Shortly before he died, Shah stated that his books form a complete course that could fulfil the function he had fulfilled while alive. As such, The Commanding Self can be read as part of a whole course of study.[1]
Shah stated that The Commanding Self was "the key to understanding his entire corpus of work."
Content
The Commanding Self builds on the foundations laid in Shah's previous publications, Learning How to Learn – Psychology and Spirituality in the Sufi Way and Knowing How to Know.
"The Commanding Self" (Arabic Nafs-ul-Amara اﻟﻧﻔﺲﻻﻣﺎﺮﺓ) is Sufic terminology for the "mixture of primitive and conditioned responses, common to everyone, which inhibits and distorts human progress and understanding".
The opening pages of the book expand on this definition:
"The Commanding Self ... can be seen as a sort of parasite, which first complements the personality, then takes over certain parts of it, and masquerades as the personality itself." Shah states that there is "no intention of destroying or undermining the Commanding Self". Instead, would-be students are encouraged to "divert vanity from the spiritual arena ... to channel the Commanding Self's activities to any worldly ambition: while continuing to study the Sufi Way in a modest and non-self-promoting manner."[2]

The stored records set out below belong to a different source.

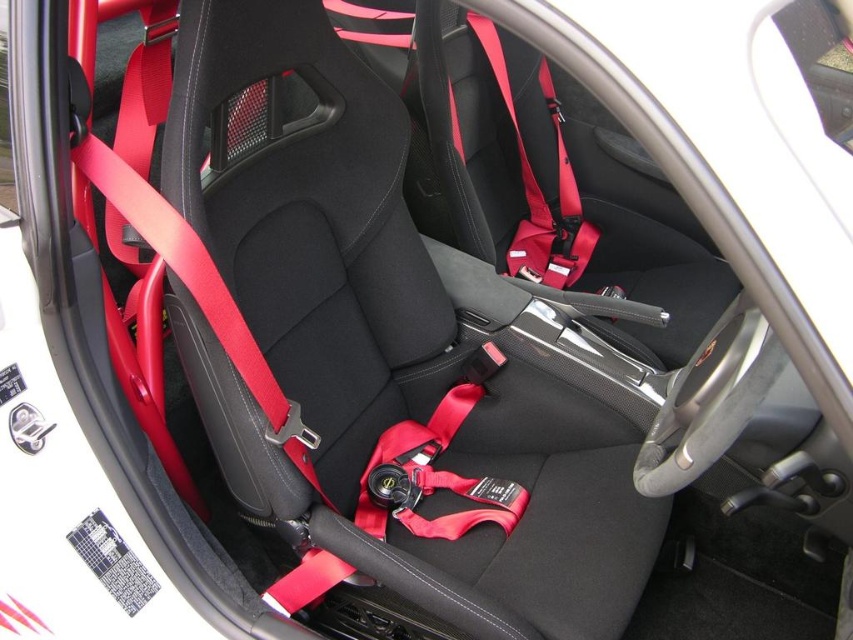
You are a car seat inspector checking the placement of seatbelts. You need to ensure that the distance between the matte red seatbelt at center and the matte red seatbelt at upper right is within the safety standard of 30 inches. Is the current distance compliant?

The distance between the matte red seatbelt at center and the matte red seatbelt at upper right is 33.15 inches, which exceeds the safety standard of 30 inches. Therefore, the current distance is not compliant with the safety requirement.

You are a passenger sitting in the back seat of the car and need to fasten your seatbelt. The matte red seatbelt at center is located in front of you. Can you reach it from your current position?

The matte red seatbelt at center is 1.41 meters away from the viewer. Since the average arm length is about 0.7 meters, you would not be able to reach it from the back seat without moving forward.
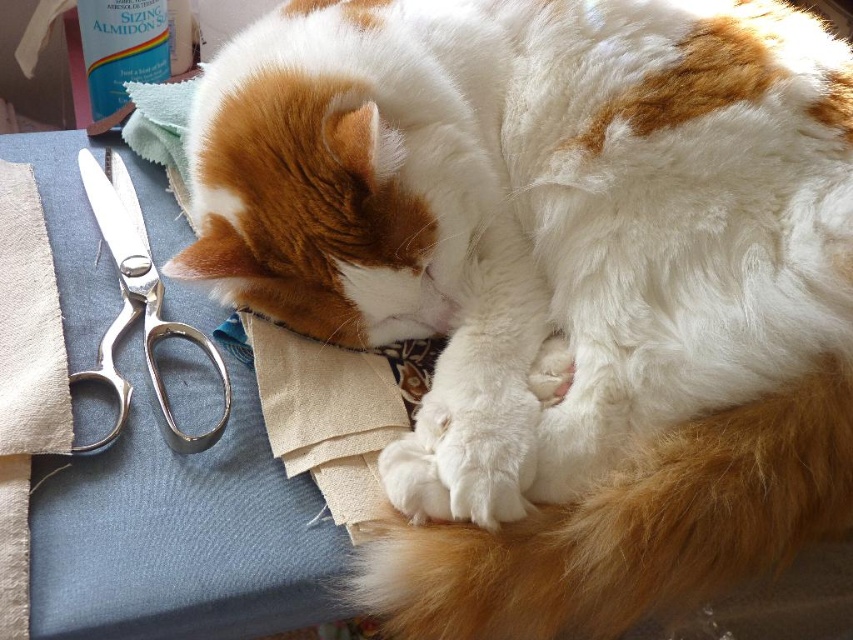
Question: Is white fur at lower right to the left of silver metallic scissors at left from the viewer's perspective?

Choices:
 (A) yes
 (B) no

Answer: (B)

Question: Observing the image, what is the correct spatial positioning of white fur at lower right in reference to silver metallic scissors at left?

Choices:
 (A) above
 (B) below

Answer: (B)

Question: Considering the relative positions of white fur at lower right and silver metallic scissors at left in the image provided, where is white fur at lower right located with respect to silver metallic scissors at left?

Choices:
 (A) right
 (B) left

Answer: (A)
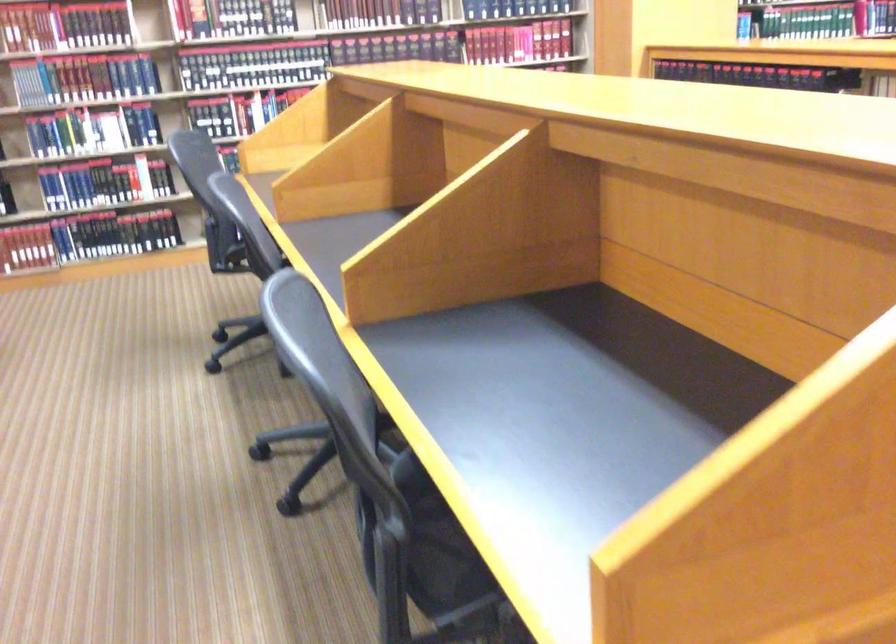
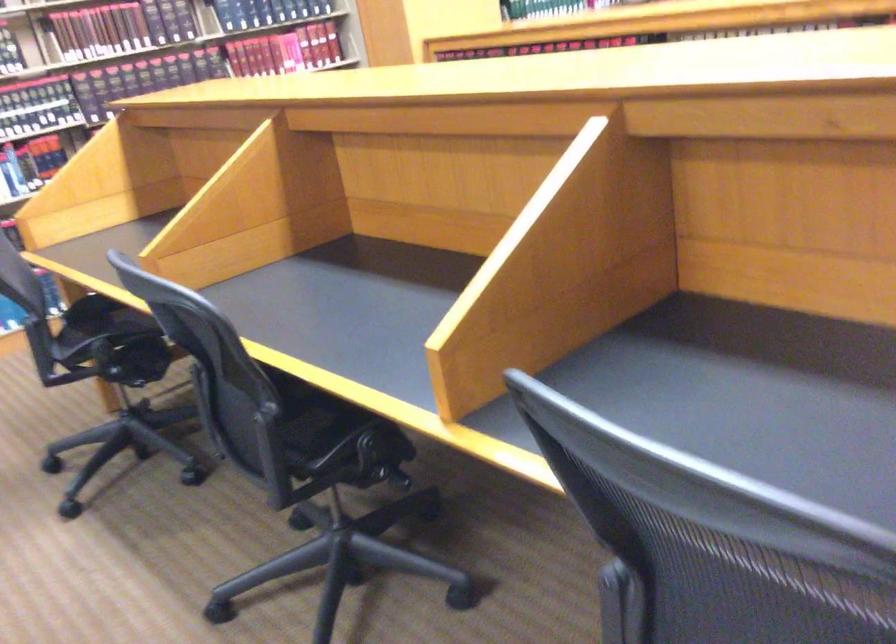
From the picture: In a continuous first-person perspective shot, in which direction is the camera moving?

The cameraman walked toward left, forward.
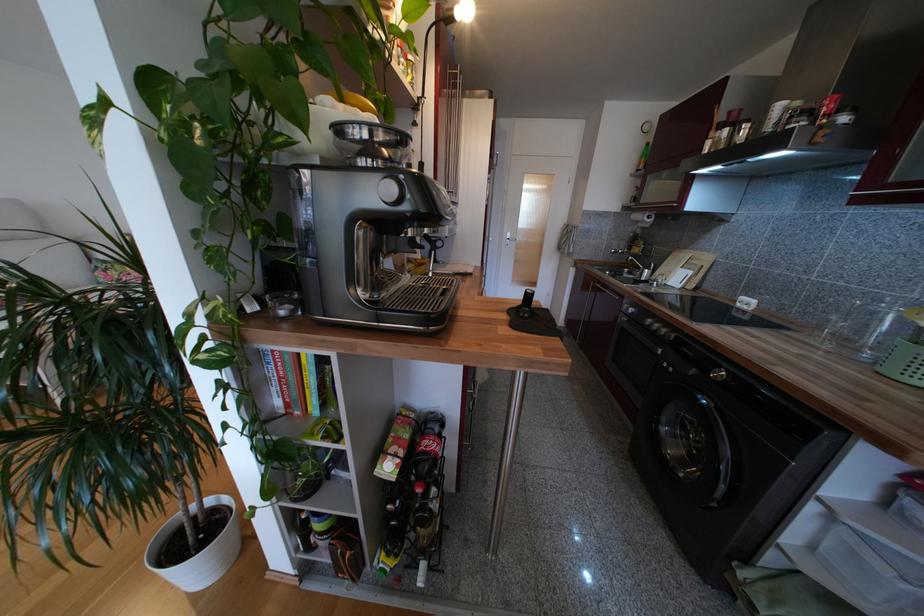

Written in response to requests for "clarification, interviews, question-and-answer sessions, lectures", the following sections of the book present study themes intended to enable the student to observe the functioning of their own emotional and conditioned responses.[3]
Reception
Upon its publication, Nobel prize winner Doris Lessing wrote of The Commanding Self; "What Sufis offer is learning, through experience. But if Sufism is not to be understood by people not involved in the process of becoming Sufis, or working with Sufis, what hope is there for outside enquirers; what use is a book like this one? But this is exactly where The Commanding Self comes in, and other books Idries Shah has been publishing which are part of a "course", if you like, and designed to introduce the interested to this way of looking at life, as well as teaching students. An analogy they use is that a dried peach is not a peach, but may prepare you to recognize fresh peaches when at last you eat one."[4]
References
- ↑ Shah, Tahir (2008). In Arabian Nights: A Caravan of Moroccan Dreams. New York, NY: Bantam. pp. 215–216. ISBN 978-0-553-80523-9.
- ↑ Shah, Idries (1994). The Commanding Self. London: Ocatgon Press. pp. 2–7. ISBN 0-86304-066-7.
- ↑ "Summing Up", Daily Telegraph, 23 November 1996.
- ↑ "On Sufism and Idries Shah's the Commanding Self". Archived from the original on 2010-03-29. Retrieved 2010-03-20.